Association of Prior Left Ventricular Ejection Fraction With Clinical Outcomes in Patients With Heart Failure With Midrange Ejection Fraction
1. Heart failure patients whose EF deteriorated from ≥50% to between 40% and 50% were at an increased risk of mortality and cardiovascular events
Evidence Level Rating: 2 (Good)
Clinicians use left ventricular ejection fraction (LVEF) to guide treatment of heart failure (HF).

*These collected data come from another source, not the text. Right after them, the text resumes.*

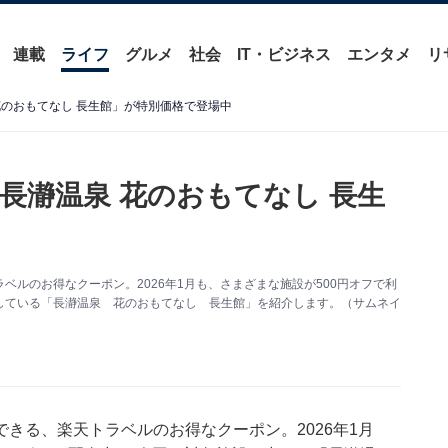
連載
ライフ
グルメ
社会
IT・ビジネス
エンタメ
リ
花のおもてなし 長生館」が特別価格で登場中
長瀞温泉 花のおもてなし 長生
ルのお得なクーポン。2026年1月も、さまざまな施設が500円オフで利
している「長瀞温泉 花のおもてなし 長生館」を紹介します。（サムネイ
きる、楽天トラベルのお得なクーポン。2026年1月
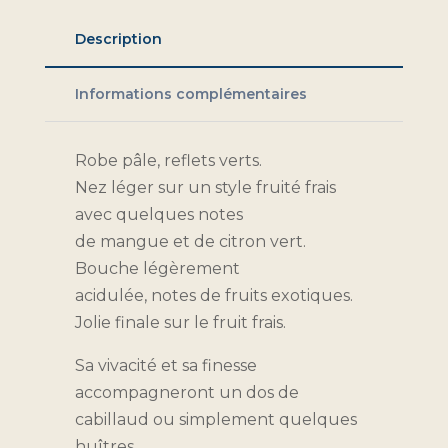
Blanc
Description
Informations complémentaires
Robe pâle, reflets verts.
Nez léger sur un style fruité frais
avec quelques notes
de mangue et de citron vert.
Bouche légèrement
acidulée, notes de fruits exotiques.
Jolie finale sur le fruit frais.
Sa vivacité et sa finesse
accompagneront un dos de
cabillaud ou simplement quelques
huîtres.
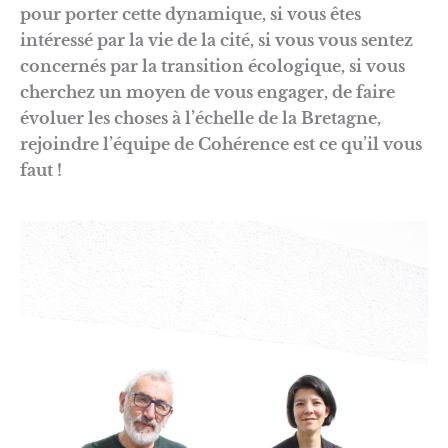
pour porter cette dynamique, si vous êtes
intéressé par la vie de la cité, si vous vous sentez
concernés par la transition écologique, si vous
cherchez un moyen de vous engager, de faire
évoluer les choses à l’échelle de la Bretagne,
rejoindre l’équipe de Cohérence est ce qu’il vous
faut !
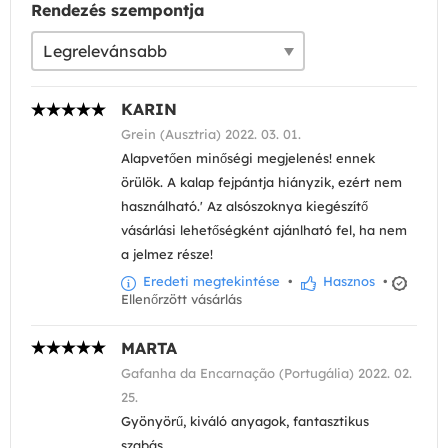
Rendezés szempontja
KARIN
Grein (Ausztria) 2022. 03. 01.
Alapvetően minőségi megjelenés! ennek
örülök. A kalap fejpántja hiányzik, ezért nem
használható.' Az alsószoknya kiegészítő
vásárlási lehetőségként ajánlható fel, ha nem
a jelmez része!
Eredeti megtekintése
•
Hasznos
•
Ellenőrzött vásárlás
MARTA
Gafanha da Encarnação (Portugália) 2022. 02.
25.
Gyönyörű, kiváló anyagok, fantasztikus
szabás.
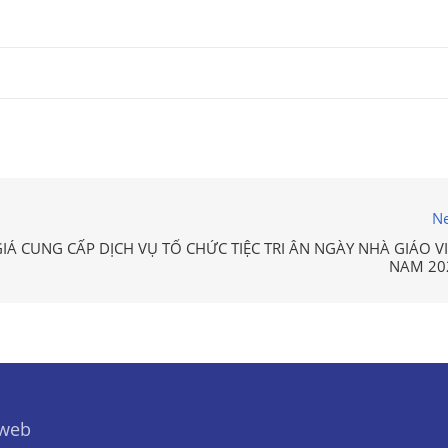
Ne
Á CUNG CẤP DỊCH VỤ TỔ CHỨC TIỆC TRI ÂN NGÀY NHÀ GIÁO VI
NAM 20
 web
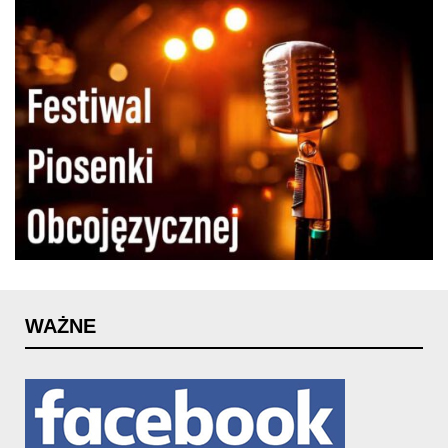
WAŻNE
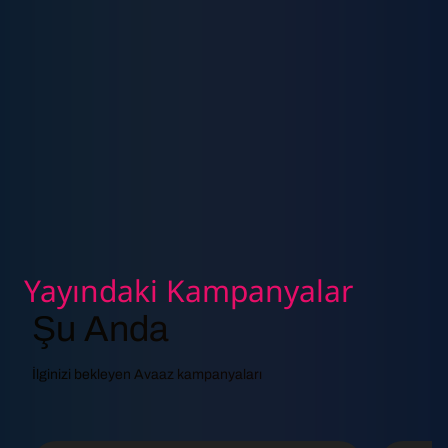
Yayındaki Kampanyalar
Şu Anda
İlginizi bekleyen Avaaz kampanyaları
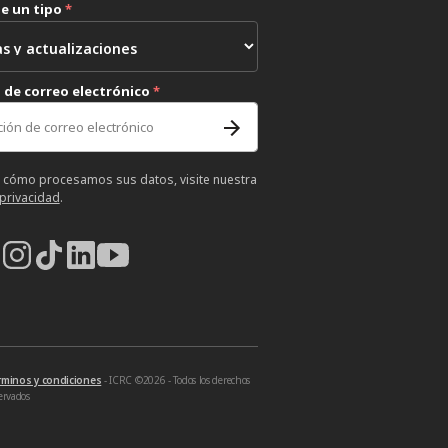
ne un tipo
*
 de correo electrónico
*
 cómo procesamos sus datos, visite nuestra
 privacidad
.
rminos y condiciones
- ICRC ©2026 - Todos los derechos
ervados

Patients with HF are commonly divided into two separate and clinically distinct cohorts, those with an EF <40% having “heart failure with reduced ejection fraction” (HFrEF) and those with an EF ≥50% having “heart failure with persevered ejection fraction” (HFpEF). This categorization, however, fails to account for patients with an EF between 40% and 50%, sometimes classified as having “heart failure with mid-range ejection fraction” (HFmrEF). The aim of this study was to determine future risk of cardiovascular events based on a prior transition into the HFmrEF group, either by reduction or increase in EF from a previous measurement. Primary outcomes included all-cause mortality, cardiovascular mortality, and all-cause hospitalization, among others. Using health records from the UC San Diego Health System, 448 patients with HFmrEF were identified and followed over an additional two years to track outcomes. 157 patients (M [SD] age = 63.8 [8.1] years, 63.7% male, 54.7% white) improved, 67 patients (M [SD] age = 66.6 [9.8] years, 75.0% male, 64.0% white) remained stable, and 224 patients (M [SD] age = 70.9 [9.5] years, 56.3% male, 62.5% white) deteriorated with regards to their EF prior to inclusion. A 1.34-fold increase in the risk of combined all-cause mortality and hospitalization was seen in the deteriorated group (p = 0.03). The deteriorated group was also at a significantly increased risk of cardiovascular death or hospitalization for HF (HR 1.71, 95% CI 1.08 to 2.50, p = 0.02). Both findings were consistent after adjusting for age, sex, and comorbidity. In contrast, there was no significant difference in risk for any of the primary outcomes between patients in the improved and stable groups even after adjustment. Overall, this study suggests that the directional change of EF in HFmrEF patients has implications for future clinical course and could be used to guide and tailor therapy.